Short task 1:
Arrange the listing below as a two-column CSV with the headers field and value. Include only the lines from the one containing "collector number: 53868" through the end of the listing. Put each field name and its entry in separate quoted fields, with any line breaks replaced by spaces.

>> begin Passage given

Thanks for the tip....but I tried the code and for some reason it did not work. :huh: Is it typed correctly above? Maybe it just for certain people. :blush:


----------



## puppydoll (Jul 11, 2013)

IzzysBellasMom said:


> From the site looks like the small is 18"X10"X10" and the cube is 10"X10"x10". So the small is longer.
> 
> In the box it is probably smushed down, out of the box it is popped up. They give you in the box maybe so you will know how big it is if you are traveling with it packed in luggage instead of a pup inside???


Thanks Christy!!:thumbsup:


----------



## puppydoll (Jul 11, 2013)

Snowbody said:


> Just got an e-mail from Sturdi Bag with this discount info: Sturdi Products is having a Christmas Sale, and select items are 25% off for one week on the website only. Sale starting at midnight PST on 12/18/2014 and ends midnight PST on 12/26/14*.
> Copy and paste this discount code at checkout: CHRMAS2014. Sturdiproducts. com is their website.
> 
> I have a Sherpa Bag that worked well for our flight to Hilton Head on a small jet a couple of years ago. It's 8"Hx14"Lx10"W. Easily fit under the seat in front. Tyler's about 5-5.5 lbs.

>> end Passage given
>> begin Information provided

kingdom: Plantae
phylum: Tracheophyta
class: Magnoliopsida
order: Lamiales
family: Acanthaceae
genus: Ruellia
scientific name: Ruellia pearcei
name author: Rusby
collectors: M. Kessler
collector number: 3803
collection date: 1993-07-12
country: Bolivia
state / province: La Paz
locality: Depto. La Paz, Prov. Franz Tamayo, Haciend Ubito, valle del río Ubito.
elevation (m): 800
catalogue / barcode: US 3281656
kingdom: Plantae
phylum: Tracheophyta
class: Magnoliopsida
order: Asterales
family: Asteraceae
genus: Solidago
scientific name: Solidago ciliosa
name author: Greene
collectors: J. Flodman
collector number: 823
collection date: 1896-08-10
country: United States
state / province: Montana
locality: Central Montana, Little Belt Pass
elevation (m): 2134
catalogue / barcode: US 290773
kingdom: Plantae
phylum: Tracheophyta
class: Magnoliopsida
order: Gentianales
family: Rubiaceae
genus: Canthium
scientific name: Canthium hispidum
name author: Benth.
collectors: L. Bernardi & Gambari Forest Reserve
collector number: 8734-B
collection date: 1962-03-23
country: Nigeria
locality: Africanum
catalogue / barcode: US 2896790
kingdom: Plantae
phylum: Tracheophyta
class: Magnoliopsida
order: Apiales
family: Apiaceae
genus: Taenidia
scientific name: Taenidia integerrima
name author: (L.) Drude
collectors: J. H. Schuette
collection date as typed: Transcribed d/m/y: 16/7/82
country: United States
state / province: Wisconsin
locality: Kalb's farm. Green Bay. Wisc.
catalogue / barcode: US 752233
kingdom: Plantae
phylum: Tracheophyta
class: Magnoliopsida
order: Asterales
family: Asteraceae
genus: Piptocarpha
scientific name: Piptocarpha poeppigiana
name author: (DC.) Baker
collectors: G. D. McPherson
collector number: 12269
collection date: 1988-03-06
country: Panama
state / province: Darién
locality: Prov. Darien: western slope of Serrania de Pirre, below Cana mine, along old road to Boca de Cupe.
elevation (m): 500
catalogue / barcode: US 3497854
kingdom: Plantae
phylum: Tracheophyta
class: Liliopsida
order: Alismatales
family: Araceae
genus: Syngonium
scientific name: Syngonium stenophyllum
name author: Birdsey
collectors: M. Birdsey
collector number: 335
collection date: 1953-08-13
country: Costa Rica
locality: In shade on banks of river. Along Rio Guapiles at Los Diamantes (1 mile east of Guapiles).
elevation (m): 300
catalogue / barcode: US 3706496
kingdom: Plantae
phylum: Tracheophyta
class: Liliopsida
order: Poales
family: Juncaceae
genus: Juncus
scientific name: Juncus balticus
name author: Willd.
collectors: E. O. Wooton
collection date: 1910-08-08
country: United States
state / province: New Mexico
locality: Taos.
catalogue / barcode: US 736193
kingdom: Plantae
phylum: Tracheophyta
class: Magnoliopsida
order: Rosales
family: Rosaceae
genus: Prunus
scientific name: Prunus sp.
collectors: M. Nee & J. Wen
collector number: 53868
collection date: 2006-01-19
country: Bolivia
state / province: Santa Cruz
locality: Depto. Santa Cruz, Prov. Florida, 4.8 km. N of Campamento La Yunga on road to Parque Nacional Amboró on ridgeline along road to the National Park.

>> end Information provided

Short task 2:
Return the forum thread above word for word, from "Thanks for the" to "small is longer.".

Final result 1:
field,value
"collector number:","53868"
"collection date:","2006-01-19"
"country:","Bolivia"
"state / province:","Santa Cruz"
"locality:","Depto. Santa Cruz, Prov. Florida, 4.8 km. N of Campamento La Yunga on road to Parque Nacional Amboró on ridgeline along road to the National Park."

Final result 2:
Thanks for the tip....but I tried the code and for some reason it did not work. :huh: Is it typed correctly above? Maybe it just for certain people. :blush:


----------



## puppydoll (Jul 11, 2013)

IzzysBellasMom said:


> From the site looks like the small is 18"X10"X10" and the cube is 10"X10"x10". So the small is longer.